By: THE ASSOCIATED PRESS
Legislators in Somalia are meeting Sunday to elect the country’s president in the capital, Mogadishu, which is under lockdown measures aimed at preventing deadly militant attacks.
Some 36 candidates are vying for the presidency, including incumbent leader Mohamed Abdullahi Mohamed and two of his predecessors: Hassan Sheikh Mohamud and Sharif Sheikh Ahmed. The leader of the regional state of Puntland, Said Dani, is also seen as a frontrunner. The large field of candidates includes one woman, Fawzia Yusuf Haji Adam, a lawmaker who once served as Somalia’s foreign minister.
Voting is taking place inside a tent in an airport hangar within the Halane military camp, which is protected by African Union peacekeepers. The voting process is expected to last until late Sunday, especially if second and third rounds of balloting are needed. To win in the first round, a candidate must secure two-thirds of the vote, or 219 ballots.
To discourage extremist violence from disrupting the elections, Somali police put Mogadishu, the scene of regular attacks by the Islamic rebel group al-Shabab, under a lockdown that started at 9 p.m. on Saturday. It means most residents must stay at home until the lockdown lifts on Monday morning, according to police.
“Movements are entirely prohibited, including traffic, businesses, schools and even people,” said police spokesman Abdifatah Adan Hassan.
Analysts say the current president Mohamed — who also is known as Farmaajo because of his appetite for Italian cheese — faces an uphill battle to be reelected. No sitting president has ever won reelection in the Horn of Africa nation, where rival clans battle intensely for political power.
The goal of a direct, one-person-one-vote election in Somalia, a country of about 12 million people, remains elusive largely because of the widespread extremist violence. Authorities had planned a direct election this time but, instead, the federal government and states agreed on another “indirect election,” with lawmakers elected by community leaders — delegates of powerful clans — in each member state.
All 329 lawmakers of both chambers of parliament will pick the president by secret ballot.
“We urge the parliamentarians to vote their conscience by choosing the candidate they believe offers the policies and leadership qualities to advance peace, stability, prosperity, and sound governance in the years ahead,” The U.N. Assistance Mission in Somalia and others in the international community said in a statement late Saturday.

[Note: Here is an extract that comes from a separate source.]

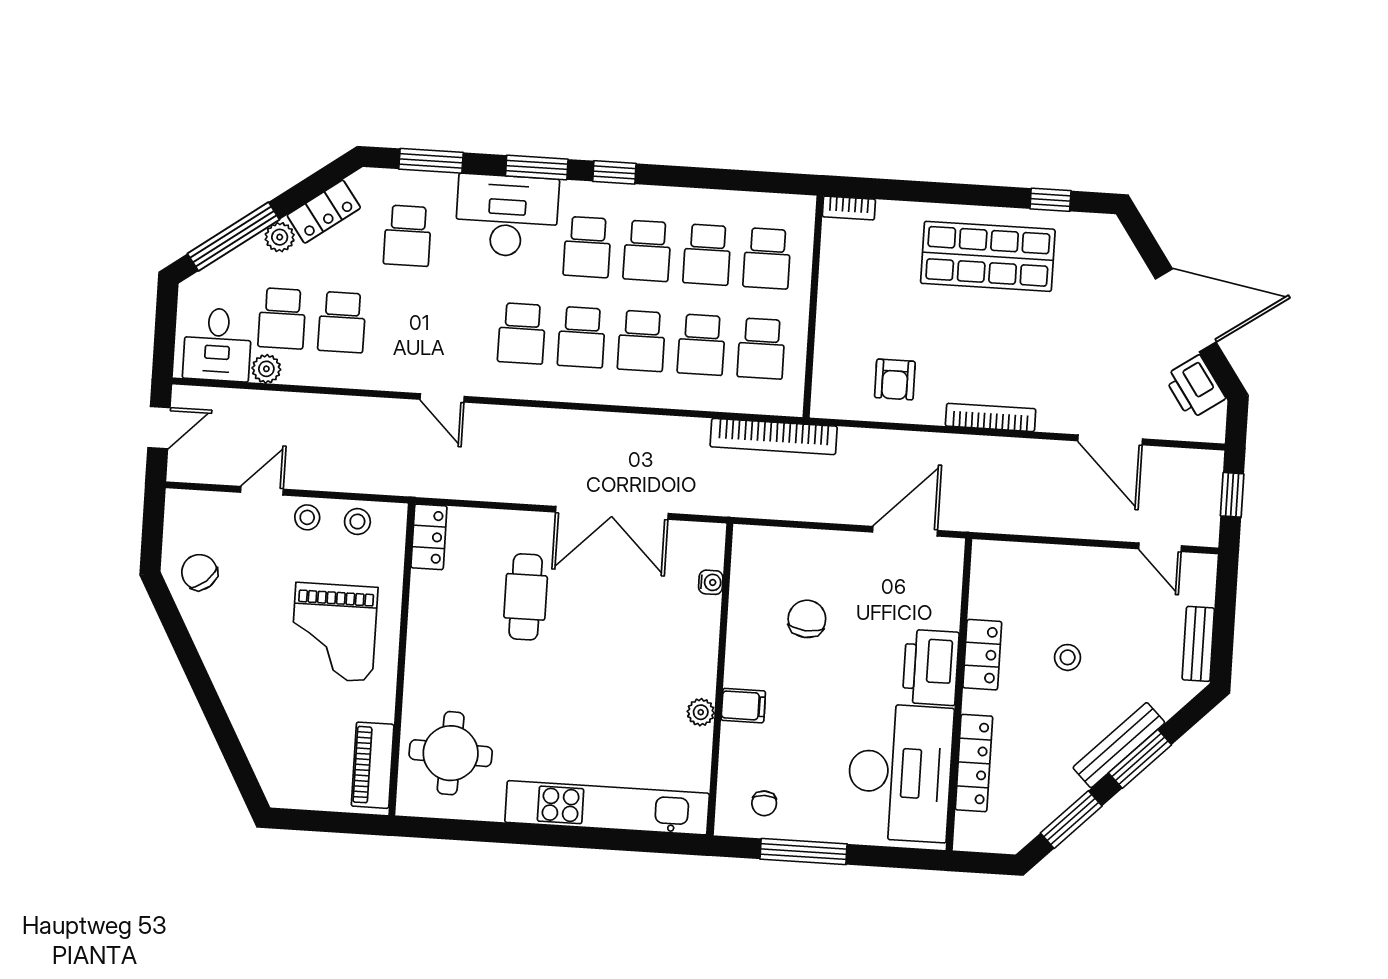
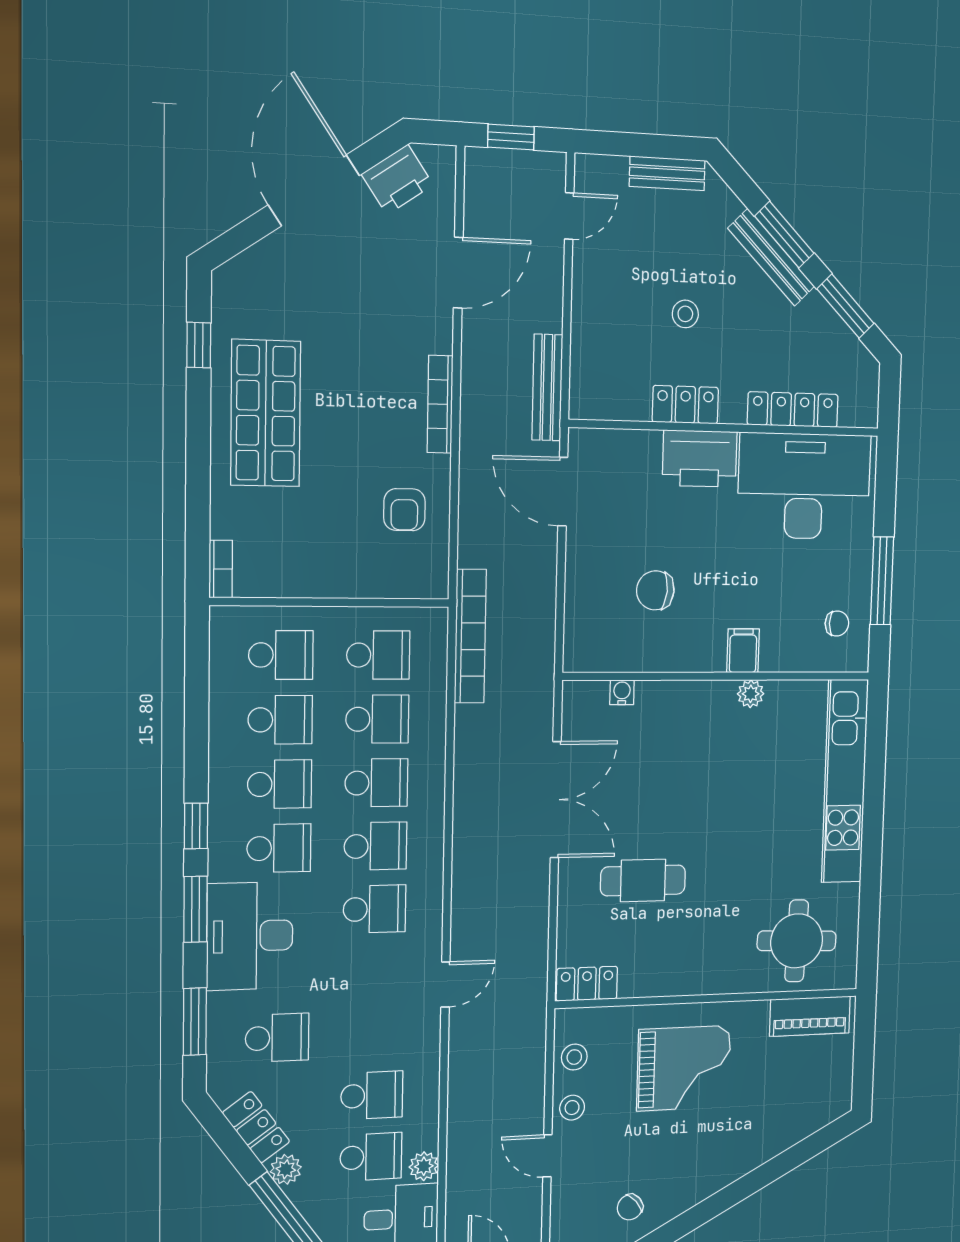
armchair: (895, 379) -> (404, 510), turned 90
bench: (1003, 520) -> (547, 388), added
chair: (199, 572) -> (630, 1207), width x0.73, depth x0.73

Despite its persistent insecurity, Somalia has had peaceful changes of leadership every four years since 2000, and it has the distinction of having Africa’s first democratically elected president to peacefully step down, Aden Abdulle Osman in 1967.
Mohamed’s four-year term expired in February 2021, but he stayed in office after the lower house of parliament approved a two-year extension of his mandate and that of the federal government, drawing fury from Senate leaders and criticism from the international community.

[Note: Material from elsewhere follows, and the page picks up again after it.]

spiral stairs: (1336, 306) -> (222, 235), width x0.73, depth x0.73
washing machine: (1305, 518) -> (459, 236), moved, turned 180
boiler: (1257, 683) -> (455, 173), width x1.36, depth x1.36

The poll delay triggered an exchange of gunfire in April 2021 between soldiers loyal to the government and others angry over what they saw as the president’s unlawful extension of his mandate.
Somalia began to fall apart in 1991, when warlords ousted dictator Siad Barre and then turned on each other. Years of conflict and al-Shabab attacks, along with famine, have shattered the country which has a long, strategic coastline by the Indian Ocean.
Ordinary Somalis are waiting for Sunday’s election outcome with bated breath.
“Today is a historic day which will determine who will rule the country for next four years. We pray for a president who can take Somalia out of its current situation to a promising and prosperous future,” said Mogadishu resident Abdi Mohamed. “Allah knows best and we ask for his guidance and mercy.”